▸ **How to complete this task**
Below are some entries. Repeat exactly the lines from the one with "uživatele a poslední čas" through the one with "Reklamní soubory cookie se", and only those.

▸ **Exercise materials**
----------
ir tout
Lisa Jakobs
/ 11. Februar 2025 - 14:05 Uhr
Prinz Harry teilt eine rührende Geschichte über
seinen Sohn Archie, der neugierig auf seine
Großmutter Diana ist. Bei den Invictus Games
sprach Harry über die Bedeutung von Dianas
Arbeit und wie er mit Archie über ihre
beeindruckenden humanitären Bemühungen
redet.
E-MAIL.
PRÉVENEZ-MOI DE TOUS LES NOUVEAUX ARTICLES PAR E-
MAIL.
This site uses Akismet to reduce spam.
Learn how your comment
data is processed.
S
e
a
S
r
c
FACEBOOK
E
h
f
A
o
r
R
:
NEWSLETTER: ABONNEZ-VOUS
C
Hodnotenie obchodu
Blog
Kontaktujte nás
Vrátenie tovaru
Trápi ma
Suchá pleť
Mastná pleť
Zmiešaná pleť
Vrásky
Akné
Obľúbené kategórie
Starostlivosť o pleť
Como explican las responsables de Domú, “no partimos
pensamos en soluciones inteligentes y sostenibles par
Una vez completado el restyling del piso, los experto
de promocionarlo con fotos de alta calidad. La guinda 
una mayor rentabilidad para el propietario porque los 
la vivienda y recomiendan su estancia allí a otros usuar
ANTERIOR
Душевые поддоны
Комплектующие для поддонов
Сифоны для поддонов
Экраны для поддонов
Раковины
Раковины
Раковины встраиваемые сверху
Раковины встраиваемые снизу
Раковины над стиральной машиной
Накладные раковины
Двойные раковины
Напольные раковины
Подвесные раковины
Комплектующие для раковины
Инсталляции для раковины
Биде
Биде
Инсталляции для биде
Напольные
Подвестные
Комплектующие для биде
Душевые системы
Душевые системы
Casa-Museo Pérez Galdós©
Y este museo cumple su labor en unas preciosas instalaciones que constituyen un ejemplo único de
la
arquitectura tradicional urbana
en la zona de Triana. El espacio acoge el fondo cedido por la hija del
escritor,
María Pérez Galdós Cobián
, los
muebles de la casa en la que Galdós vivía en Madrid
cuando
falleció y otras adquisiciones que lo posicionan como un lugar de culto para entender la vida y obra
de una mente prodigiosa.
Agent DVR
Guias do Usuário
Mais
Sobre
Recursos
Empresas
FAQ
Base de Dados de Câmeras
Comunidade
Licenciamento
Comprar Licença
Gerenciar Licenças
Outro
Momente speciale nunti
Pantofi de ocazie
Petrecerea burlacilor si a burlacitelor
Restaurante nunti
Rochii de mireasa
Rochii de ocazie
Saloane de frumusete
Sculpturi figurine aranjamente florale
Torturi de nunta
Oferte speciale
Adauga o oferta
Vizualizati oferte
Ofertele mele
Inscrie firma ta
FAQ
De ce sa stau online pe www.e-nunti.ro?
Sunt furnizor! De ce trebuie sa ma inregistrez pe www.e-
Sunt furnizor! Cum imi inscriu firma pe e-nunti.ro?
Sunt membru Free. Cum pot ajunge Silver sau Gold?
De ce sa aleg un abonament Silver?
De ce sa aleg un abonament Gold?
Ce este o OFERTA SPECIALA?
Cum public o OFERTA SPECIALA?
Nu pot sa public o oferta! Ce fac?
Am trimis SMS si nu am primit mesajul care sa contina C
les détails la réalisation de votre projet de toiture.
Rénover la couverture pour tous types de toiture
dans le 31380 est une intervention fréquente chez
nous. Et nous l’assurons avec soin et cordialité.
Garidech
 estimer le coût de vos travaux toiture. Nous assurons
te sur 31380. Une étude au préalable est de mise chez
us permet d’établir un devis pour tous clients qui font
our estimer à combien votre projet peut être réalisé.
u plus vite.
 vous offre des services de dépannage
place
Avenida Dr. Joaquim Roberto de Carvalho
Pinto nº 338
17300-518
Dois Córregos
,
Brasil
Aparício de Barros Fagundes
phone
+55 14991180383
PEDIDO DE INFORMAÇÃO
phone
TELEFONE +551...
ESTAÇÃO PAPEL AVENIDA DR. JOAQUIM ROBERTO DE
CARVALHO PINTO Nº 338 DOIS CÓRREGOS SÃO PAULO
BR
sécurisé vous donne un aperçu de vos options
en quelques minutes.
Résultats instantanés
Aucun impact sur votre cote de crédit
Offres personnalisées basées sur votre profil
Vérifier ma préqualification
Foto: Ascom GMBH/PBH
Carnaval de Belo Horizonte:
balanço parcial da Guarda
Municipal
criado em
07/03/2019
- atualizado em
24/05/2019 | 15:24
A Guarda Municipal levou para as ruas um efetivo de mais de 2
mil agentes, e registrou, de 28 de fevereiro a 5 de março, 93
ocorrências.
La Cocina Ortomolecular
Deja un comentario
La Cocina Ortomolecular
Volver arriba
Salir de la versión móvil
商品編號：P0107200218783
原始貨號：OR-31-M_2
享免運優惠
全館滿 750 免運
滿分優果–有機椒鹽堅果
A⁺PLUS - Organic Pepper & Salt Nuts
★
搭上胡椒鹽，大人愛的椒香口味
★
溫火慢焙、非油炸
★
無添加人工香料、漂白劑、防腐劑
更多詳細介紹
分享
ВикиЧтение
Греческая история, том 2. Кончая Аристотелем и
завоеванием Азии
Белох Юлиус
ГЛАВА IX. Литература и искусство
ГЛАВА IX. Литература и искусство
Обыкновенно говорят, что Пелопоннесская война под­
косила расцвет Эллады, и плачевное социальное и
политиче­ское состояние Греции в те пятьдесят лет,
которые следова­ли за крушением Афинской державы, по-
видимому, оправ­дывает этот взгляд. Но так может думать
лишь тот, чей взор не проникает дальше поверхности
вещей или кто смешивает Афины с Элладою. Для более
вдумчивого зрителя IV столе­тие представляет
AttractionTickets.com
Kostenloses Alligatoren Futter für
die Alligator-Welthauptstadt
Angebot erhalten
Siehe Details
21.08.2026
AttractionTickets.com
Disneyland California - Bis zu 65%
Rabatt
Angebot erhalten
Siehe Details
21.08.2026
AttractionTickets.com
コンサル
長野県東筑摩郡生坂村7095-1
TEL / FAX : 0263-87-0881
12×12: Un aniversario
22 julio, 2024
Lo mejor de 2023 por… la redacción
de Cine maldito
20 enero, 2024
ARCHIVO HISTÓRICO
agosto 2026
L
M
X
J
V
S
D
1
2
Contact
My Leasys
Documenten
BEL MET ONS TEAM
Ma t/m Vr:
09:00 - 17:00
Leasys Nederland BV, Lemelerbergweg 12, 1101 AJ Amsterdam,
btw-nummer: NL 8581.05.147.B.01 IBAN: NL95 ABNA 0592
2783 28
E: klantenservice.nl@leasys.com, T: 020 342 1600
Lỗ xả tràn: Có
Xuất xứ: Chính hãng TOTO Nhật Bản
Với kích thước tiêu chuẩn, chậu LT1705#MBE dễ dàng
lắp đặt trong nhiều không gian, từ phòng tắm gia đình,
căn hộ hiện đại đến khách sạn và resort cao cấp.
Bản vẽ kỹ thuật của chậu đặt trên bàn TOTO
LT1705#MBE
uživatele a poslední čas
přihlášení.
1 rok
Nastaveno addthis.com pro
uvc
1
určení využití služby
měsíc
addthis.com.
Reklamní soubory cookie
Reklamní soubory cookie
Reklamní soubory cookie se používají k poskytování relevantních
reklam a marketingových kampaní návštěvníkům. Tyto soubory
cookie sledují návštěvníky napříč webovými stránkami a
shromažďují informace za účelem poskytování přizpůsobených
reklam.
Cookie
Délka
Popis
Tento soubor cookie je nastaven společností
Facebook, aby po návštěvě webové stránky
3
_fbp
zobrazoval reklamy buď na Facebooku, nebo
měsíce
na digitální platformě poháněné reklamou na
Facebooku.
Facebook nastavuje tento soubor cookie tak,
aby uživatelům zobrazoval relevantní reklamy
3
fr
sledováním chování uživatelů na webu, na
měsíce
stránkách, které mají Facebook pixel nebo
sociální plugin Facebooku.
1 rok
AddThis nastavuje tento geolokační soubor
----------
▸ **Result of the exercise**
uživatele a poslední čas
přihlášení.
1 rok
Nastaveno addthis.com pro
uvc
1
určení využití služby
měsíc
addthis.com.
Reklamní soubory cookie
Reklamní soubory cookie
Reklamní soubory cookie se používají k poskytování relevantních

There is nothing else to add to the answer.